Task description
Everything in the records except the pictures needs to be printed again exactly.

Data excerpts
━━━━
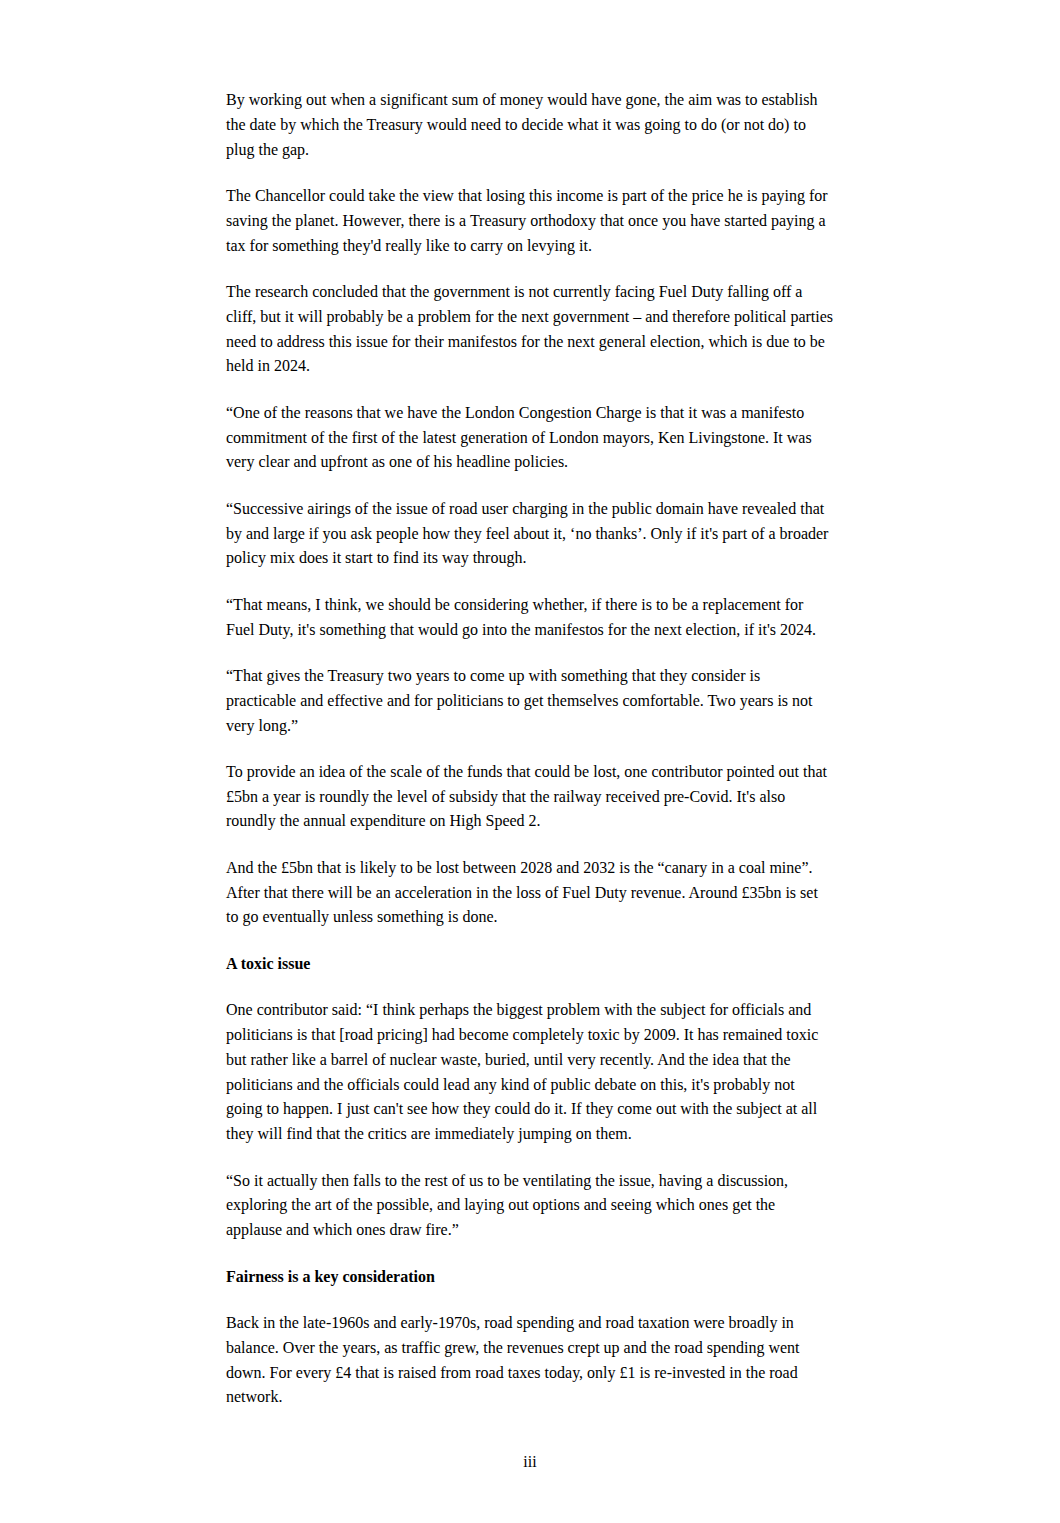By working out when a significant sum of money would have gone, the aim was to establish the date by which the Treasury would need to decide what it was going to do (or not do) to plug the gap.
The Chancellor could take the view that losing this income is part of the price he is paying for saving the planet. However, there is a Treasury orthodoxy that once you have started paying a tax for something they'd really like to carry on levying it.
The research concluded that the government is not currently facing Fuel Duty falling off a cliff, but it will probably be a problem for the next government – and therefore political parties need to address this issue for their manifestos for the next general election, which is due to be held in 2024.
“One of the reasons that we have the London Congestion Charge is that it was a manifesto commitment of the first of the latest generation of London mayors, Ken Livingstone. It was very clear and upfront as one of his headline policies.
“Successive airings of the issue of road user charging in the public domain have revealed that by and large if you ask people how they feel about it, ‘no thanks’. Only if it's part of a broader policy mix does it start to find its way through.
“That means, I think, we should be considering whether, if there is to be a replacement for Fuel Duty, it's something that would go into the manifestos for the next election, if it's 2024.
“That gives the Treasury two years to come up with something that they consider is practicable and effective and for politicians to get themselves comfortable. Two years is not very long.”
To provide an idea of the scale of the funds that could be lost, one contributor pointed out that £5bn a year is roundly the level of subsidy that the railway received pre-Covid. It's also roundly the annual expenditure on High Speed 2.
And the £5bn that is likely to be lost between 2028 and 2032 is the “canary in a coal mine”. After that there will be an acceleration in the loss of Fuel Duty revenue. Around £35bn is set to go eventually unless something is done.
A toxic issue
One contributor said: “I think perhaps the biggest problem with the subject for officials and politicians is that [road pricing] had become completely toxic by 2009. It has remained toxic but rather like a barrel of nuclear waste, buried, until very recently. And the idea that the politicians and the officials could lead any kind of public debate on this, it's probably not going to happen. I just can't see how they could do it. If they come out with the subject at all they will find that the critics are immediately jumping on them.
“So it actually then falls to the rest of us to be ventilating the issue, having a discussion, exploring the art of the possible, and laying out options and seeing which ones get the applause and which ones draw fire.”
Fairness is a key consideration
Back in the late-1960s and early-1970s, road spending and road taxation were broadly in balance. Over the years, as traffic grew, the revenues crept up and the road spending went down. For every £4 that is raised from road taxes today, only £1 is re-invested in the road network.
iii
━━━━
Task solution
By working out when a significant sum of money would have gone, the aim was to establish the date by which the Treasury would need to decide what it was going to do (or not do) to plug the gap.
The Chancellor could take the view that losing this income is part of the price he is paying for saving the planet. However, there is a Treasury orthodoxy that once you have started paying a tax for something they'd really like to carry on levying it.
The research concluded that the government is not currently facing Fuel Duty falling off a cliff, but it will probably be a problem for the next government – and therefore political parties need to address this issue for their manifestos for the next general election, which is due to be held in 2024.
“One of the reasons that we have the London Congestion Charge is that it was a manifesto commitment of the first of the latest generation of London mayors, Ken Livingstone. It was very clear and upfront as one of his headline policies.
“Successive airings of the issue of road user charging in the public domain have revealed that by and large if you ask people how they feel about it, ‘no thanks’. Only if it's part of a broader policy mix does it start to find its way through.
“That means, I think, we should be considering whether, if there is to be a replacement for Fuel Duty, it's something that would go into the manifestos for the next election, if it's 2024.
“That gives the Treasury two years to come up with something that they consider is practicable and effective and for politicians to get themselves comfortable. Two years is not very long.”
To provide an idea of the scale of the funds that could be lost, one contributor pointed out that £5bn a year is roundly the level of subsidy that the railway received pre-Covid. It's also roundly the annual expenditure on High Speed 2.
And the £5bn that is likely to be lost between 2028 and 2032 is the “canary in a coal mine”. After that there will be an acceleration in the loss of Fuel Duty revenue. Around £35bn is set to go eventually unless something is done.
A toxic issue
One contributor said: “I think perhaps the biggest problem with the subject for officials and politicians is that [road pricing] had become completely toxic by 2009. It has remained toxic but rather like a barrel of nuclear waste, buried, until very recently. And the idea that the politicians and the officials could lead any kind of public debate on this, it's probably not going to happen. I just can't see how they could do it. If they come out with the subject at all they will find that the critics are immediately jumping on them.
“So it actually then falls to the rest of us to be ventilating the issue, having a discussion, exploring the art of the possible, and laying out options and seeing which ones get the applause and which ones draw fire.”
Fairness is a key consideration
Back in the late-1960s and early-1970s, road spending and road taxation were broadly in balance. Over the years, as traffic grew, the revenues crept up and the road spending went down. For every £4 that is raised from road taxes today, only £1 is re-invested in the road network.
iii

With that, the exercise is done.